Additionally, Frampton (former trial counsel) testified at the evidentiary hearing when Wilhelm appeared for sentencing he could not have behaved worse. In addition to admitting that he was the biggest cocaine dealer in North Idaho[,] Frampton attributed Wilhelm with calling the prosecutor a "fucking punk" and having beat his wife to a pulp the night before. Frampton submitted the testimony of Dr. Barr and tried to offer other mitigation to the court. The resulting sentence was supported by the nature of the offense and the extent of Wilhelm's prior record and behavior at sentencing and was not materially affected by any statements or ineffective representation by Frampton.State's Exhibit C-1, at pp. 214-15.

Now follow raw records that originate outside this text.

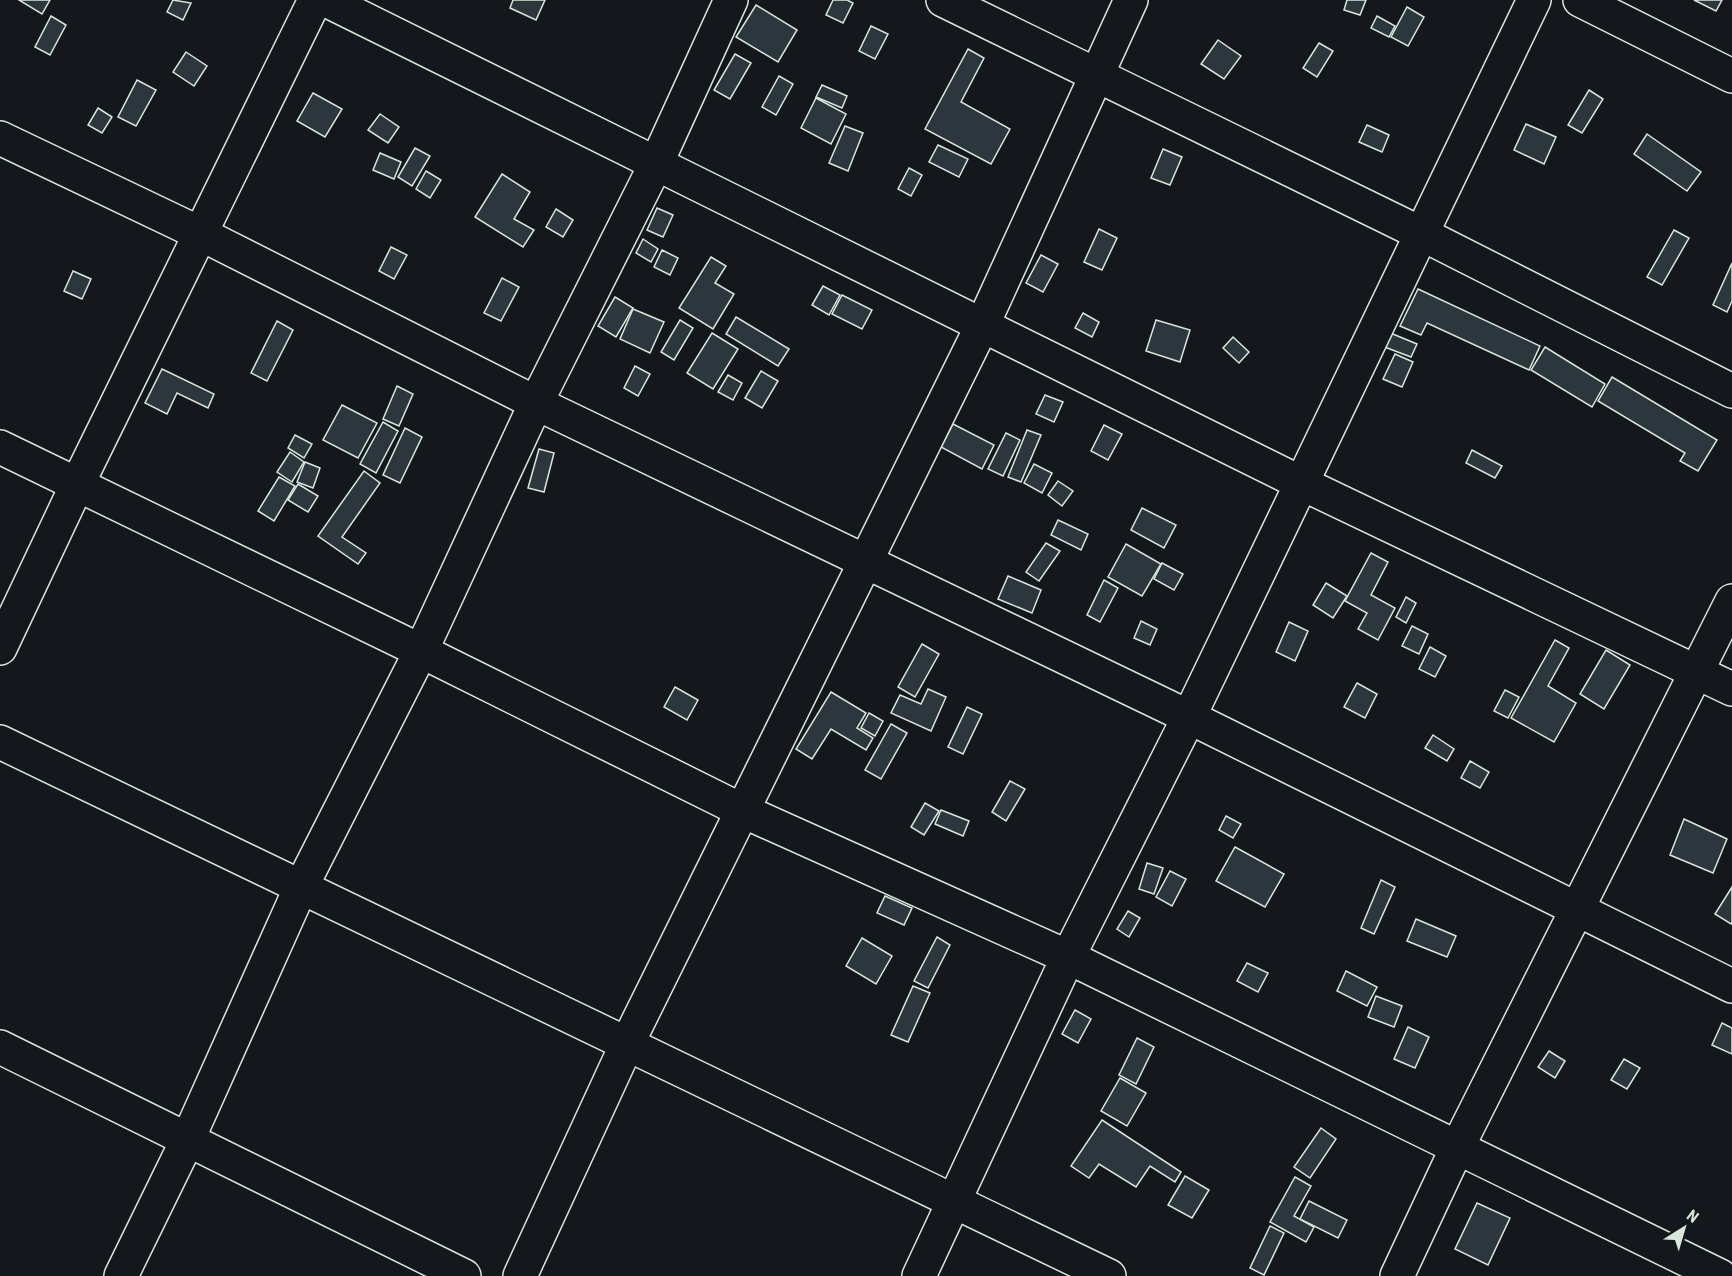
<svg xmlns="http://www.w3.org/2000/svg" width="1732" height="1276" viewBox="0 0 1732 1276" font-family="'Roboto Condensed',sans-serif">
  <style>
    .building { fill: #2c363c; stroke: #d8e6dc; stroke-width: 1.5 }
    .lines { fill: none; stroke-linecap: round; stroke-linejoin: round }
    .minor-casing { stroke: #d8e6dc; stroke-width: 36 }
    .minor { stroke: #14181c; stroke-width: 33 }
  </style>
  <rect width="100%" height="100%" fill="#14181c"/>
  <!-- building -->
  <g class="building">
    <polygon points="19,0 50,0 42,14"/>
    <polygon points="173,0 191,3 183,20 167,12"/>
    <polygon points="513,0 545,0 536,20 510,8"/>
    <polygon points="833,0 847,0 853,3 843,23 826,15"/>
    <polygon points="1347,0 1366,0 1360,15 1344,10"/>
    <polygon points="1694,0 1722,0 1716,11"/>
    <polygon points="756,5 797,30 778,62 736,37"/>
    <polygon points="1407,7 1424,17 1408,46 1391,37"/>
    <polygon points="51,16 66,25 50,55 35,47"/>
    <polygon points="1377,16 1395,26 1389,37 1371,28"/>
    <polygon points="871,26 888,34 875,59 859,51"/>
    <polygon points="1218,40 1241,56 1224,79 1201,64"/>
    <polygon points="1319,43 1333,51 1317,77 1303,68"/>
    <polygon points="968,49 984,58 961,102 1010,129 991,164 925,129"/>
    <polygon points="186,52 207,66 194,86 173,72"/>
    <polygon points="735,54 751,63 730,99 714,90"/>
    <polygon points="779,76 793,84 776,115 762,107"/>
    <polygon points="137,80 156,90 136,126 118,117"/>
    <polygon points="822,85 847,96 842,108 816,97"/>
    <polygon points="1589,90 1603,99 1582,133 1568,125"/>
    <polygon points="313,93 342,109 325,137 297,121"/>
    <polygon points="816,98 846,114 831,144 801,128"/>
    <polygon points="98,108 112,117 102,133 88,125"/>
    <polygon points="380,114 399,127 388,143 368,130"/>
    <polygon points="1526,124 1556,137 1544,164 1514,150"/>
    <polygon points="1367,125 1389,135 1382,152 1359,142"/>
    <polygon points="845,126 863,133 848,171 829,163"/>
    <polygon points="1647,134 1701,172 1687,191 1634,154"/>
    <polygon points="938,145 968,159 959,177 929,162"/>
    <polygon points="415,148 430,156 412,186 398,177"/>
    <polygon points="1163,149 1182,157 1170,185 1151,178"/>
    <polygon points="380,153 401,162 394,179 373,170"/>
    <polygon points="909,168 922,175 911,196 898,189"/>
    <polygon points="426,171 441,180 430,198 416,189"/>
    <polygon points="502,174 530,192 514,219 534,230 523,247 475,217"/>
    <polygon points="657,208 673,215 663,237 647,230"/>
    <polygon points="556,209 573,220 563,237 546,227"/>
    <polygon points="1099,229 1117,238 1102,270 1084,262"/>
    <polygon points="1674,230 1689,238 1662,285 1647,277"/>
    <polygon points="643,239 658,249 651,262 636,253"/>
    <polygon points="391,247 407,255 394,279 379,271"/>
    <polygon points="662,250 678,258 670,275 654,267"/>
    <polygon points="1041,255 1058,264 1043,292 1026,283"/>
    <polygon points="711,257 726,266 715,283 734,294 713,329 679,308"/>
    <polygon points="1732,263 1732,301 1727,312 1713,305"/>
    <polygon points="73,271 91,279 82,299 64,291"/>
    <polygon points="502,278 519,287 501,321 484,313"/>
    <polygon points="823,286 840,295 829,315 812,305"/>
    <polygon points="1418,289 1540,346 1529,370 1427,323 1421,335 1400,326"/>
    <polygon points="842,295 872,310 862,329 832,314"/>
    <polygon points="615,297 633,308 616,337 598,326"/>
    <polygon points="633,309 664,322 650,353 620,339"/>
    <polygon points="1083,313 1099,322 1092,337 1075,328"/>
    <polygon points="736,317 789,349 778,366 726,334"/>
    <polygon points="680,320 693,328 674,360 661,352"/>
    <polygon points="1156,320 1190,330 1180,362 1146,351"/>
    <polygon points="277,321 293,330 267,381 251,373"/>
    <polygon points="1388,332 1417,344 1411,357 1382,346"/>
    <polygon points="712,333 738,349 713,389 687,373"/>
    <polygon points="1233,337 1249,352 1239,363 1223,348"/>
    <polygon points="1545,347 1605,384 1592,407 1531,370"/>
    <polygon points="1395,354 1413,362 1402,387 1383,379"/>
    <polygon points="635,366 650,374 638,396 624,388"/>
    <polygon points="162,369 214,394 208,408 177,393 167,414 145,403"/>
    <polygon points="761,371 778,381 762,408 745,398"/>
    <polygon points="728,375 742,383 733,400 718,392"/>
    <polygon points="1612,377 1717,440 1698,471 1680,461 1685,453 1598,401"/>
    <polygon points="397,386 413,394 399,426 383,419"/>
    <polygon points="1045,395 1063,402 1054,422 1036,414"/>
    <polygon points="342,405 377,423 358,458 323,440"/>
    <polygon points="383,422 398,431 376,473 360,464"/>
    <polygon points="953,424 994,445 982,469 941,447"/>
    <polygon points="1104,425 1122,434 1108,460 1091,451"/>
    <polygon points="405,428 422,437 400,483 383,475"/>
    <polygon points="1027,430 1041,435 1021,482 1008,477"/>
    <polygon points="1006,433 1020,440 1003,476 988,469"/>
    <polygon points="295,435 312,444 304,458 288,448"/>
    <polygon points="539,449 554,453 544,492 528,488"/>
    <polygon points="1472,450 1502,466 1495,478 1466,463"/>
    <polygon points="290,452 304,462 292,482 277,472"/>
    <polygon points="305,462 320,468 313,488 297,482"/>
    <polygon points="1034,464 1052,473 1042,493 1024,483"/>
    <polygon points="364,471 380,483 342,537 366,553 358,564 318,536"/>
    <polygon points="279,477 295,486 274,521 258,511"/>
    <polygon points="1058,481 1073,491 1062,506 1048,495"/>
    <polygon points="298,484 318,496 308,512 288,500"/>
    <polygon points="1142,508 1176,525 1164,548 1131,530"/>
    <polygon points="1058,520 1088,534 1081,550 1051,535"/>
    <polygon points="1046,543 1060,551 1039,581 1026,572"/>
    <polygon points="1126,544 1161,564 1142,596 1108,577"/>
    <polygon points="1371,553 1388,562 1371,595 1395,608 1378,640 1358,629 1367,613 1345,601"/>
    <polygon points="1162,563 1183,574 1174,590 1154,579"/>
    <polygon points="1008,576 1041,590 1032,613 998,599"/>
    <polygon points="1104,580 1118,588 1100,622 1087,615"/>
    <polygon points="1326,583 1347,596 1333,618 1313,605"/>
    <polygon points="1406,597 1416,603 1406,623 1396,617"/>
    <polygon points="1141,621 1157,629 1150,645 1134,638"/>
    <polygon points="1289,622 1308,631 1295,661 1276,652"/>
    <polygon points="1412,626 1428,634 1419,654 1402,646"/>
    <polygon points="1555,640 1569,648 1548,686 1576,703 1554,742 1511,718"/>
    <polygon points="922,644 939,654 915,697 898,687"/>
    <polygon points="1430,647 1446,656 1435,677 1419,669"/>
    <polygon points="1606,650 1630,665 1604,709 1580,694"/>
    <polygon points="1357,683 1377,694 1365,718 1344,707"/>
    <polygon points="675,687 698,700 687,720 664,707"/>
    <polygon points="928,689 946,697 931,731 891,713 900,695 921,704"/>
    <polygon points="1505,690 1519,697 1508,718 1494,711"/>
    <polygon points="831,692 866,713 857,728 873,738 866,750 831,729 812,759 796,749"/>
    <polygon points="967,707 982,714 963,754 948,747"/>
    <polygon points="869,713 883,721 875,736 861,728"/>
    <polygon points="891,724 907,733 881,779 865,770"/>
    <polygon points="1433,735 1454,749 1447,761 1425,748"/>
    <polygon points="1470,761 1489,772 1480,788 1461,778"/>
    <polygon points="1010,781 1025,789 1006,821 992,812"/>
    <polygon points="925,803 939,811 924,835 911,827"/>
    <polygon points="941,810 969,821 963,836 935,824"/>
    <polygon points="1226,816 1241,824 1233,838 1219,830"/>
    <polygon points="1684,819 1727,839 1713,873 1670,855"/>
    <polygon points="1235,847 1284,874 1265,907 1216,881"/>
    <polygon points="1147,863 1163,868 1154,894 1139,889"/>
    <polygon points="1170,871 1186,879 1172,906 1156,897"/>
    <polygon points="1381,880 1395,887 1374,934 1361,928"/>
    <polygon points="1732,887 1732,922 1731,924 1715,914"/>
    <polygon points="885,896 912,908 904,925 877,913"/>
    <polygon points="1128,911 1140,918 1129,937 1117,929"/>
    <polygon points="1416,919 1456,936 1447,957 1407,941"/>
    <polygon points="937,937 950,945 928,988 914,981"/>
    <polygon points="862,938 892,956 876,984 846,966"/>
    <polygon points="1247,963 1268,973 1258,992 1237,981"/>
    <polygon points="1346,971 1377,987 1367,1006 1337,991"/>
    <polygon points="913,986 930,993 908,1042 891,1035"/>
    <polygon points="1376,996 1402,1006 1394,1027 1368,1017"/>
    <polygon points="1075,1010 1091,1019 1078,1043 1062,1034"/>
    <polygon points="1722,1023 1732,1028 1732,1054 1712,1045"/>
    <polygon points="1408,1027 1429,1037 1415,1068 1394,1059"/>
    <polygon points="1137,1038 1154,1047 1136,1084 1119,1075"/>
    <polygon points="1549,1051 1565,1061 1555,1078 1538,1067"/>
    <polygon points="1624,1059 1640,1068 1627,1089 1611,1080"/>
    <polygon points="1120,1078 1146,1093 1127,1126 1101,1111"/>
    <polygon points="1102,1120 1181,1172 1175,1182 1150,1166 1136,1187 1099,1164 1089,1178 1071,1166"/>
    <polygon points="1321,1128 1336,1139 1310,1178 1294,1167"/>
    <polygon points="1185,1176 1209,1190 1192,1218 1168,1205"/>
    <polygon points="1295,1177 1311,1186 1294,1216 1314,1227 1306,1242 1270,1222"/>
    <polygon points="1309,1201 1347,1220 1338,1238 1300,1219"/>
    <polygon points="1477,1203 1510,1218 1488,1265 1455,1249"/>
    <polygon points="1270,1226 1284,1233 1264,1275 1250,1268"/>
  </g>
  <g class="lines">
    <!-- minor casing -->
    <g class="minor-casing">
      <g id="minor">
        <polyline points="326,0 1303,484 1732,689"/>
        <polyline points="943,0 1422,234 1732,391"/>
        <polyline points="1580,0 1732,76"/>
        <polyline points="0,138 199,233 536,403 1189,717 1732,986"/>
        <polyline points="0,447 421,651 743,811 1068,957 1720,1276"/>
        <polyline points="0,648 77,485 315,0"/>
        <polyline points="0,742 1109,1276"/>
        <polyline points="0,1047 464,1276"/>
        <polyline points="121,1276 187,1141 301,887 421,651 536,403 656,164 731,0"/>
        <polyline points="520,1276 627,1044 982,326 1131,0"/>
        <polyline points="919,1276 1068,957 1189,717 1534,0"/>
        <polyline points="1397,1276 1457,1148 1732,601"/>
      </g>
    </g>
    <!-- minor -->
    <use href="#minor" class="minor"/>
  </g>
  <!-- north arrow -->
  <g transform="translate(1684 1228) rotate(37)" stroke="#14181c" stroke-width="4.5" paint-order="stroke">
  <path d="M0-4.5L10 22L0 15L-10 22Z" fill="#d8e6dc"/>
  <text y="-9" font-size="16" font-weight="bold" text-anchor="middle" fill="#d8e6dc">N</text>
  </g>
</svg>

A Kastigar claim is subject to a harmless error analysis. United States v. Gregory, 730 F.2d 692, 698 (11th Cir. 1984), cert. denied 469 U.S. 1208 (1985). Accord, United States v. Beery, 678 F.2d 856, 863 (10th Cir. 1982). It appears from the foregoing state court decision that the state post-conviction court conducted a harmless error analysis in reaching its decision regarding the Court's statement, "I can't ignore what's there." The Ninth Circuit has instructed federal habeas courts reviewing state court rulings of harmless error to first determine whether the state court's harmless error application was objectively unreasonable. Inthavong v. LaMarque, 420 F.3d 1055 (9th Cir. 2005).
Based upon the foregoing and Petitioner's briefs and exhibits in his federal case, this Court concludes that the state court's decision that the resulting sentence was not materially affected by any immune statements is not contrary to, or an unreasonable application of federal law. See 28 U.S.C. § 2254(d)(1). As the facts set forth above show, the non-immunized evidence presented at the sentencing hearing was overwhelming and supports the sentence given. Neither has Petitioner rebutted the presumption of correctness accorded to the state court's fact findings, see 28 U.S.C. § 2254(e)(1), nor has he shown that the state court's determination of the facts was unreasonable based upon the evidence presented to it, see 28 U.S.C. § 2254(d)(2). As a result, this claim is subject to dismissal with prejudice.
NOW THEREFORE IT IS HEREBY ORDERED that Respondent's Motion for Summary Judgment (Docket No. 10) is GRANTED. Petitioner's Petition is dismissed with prejudice.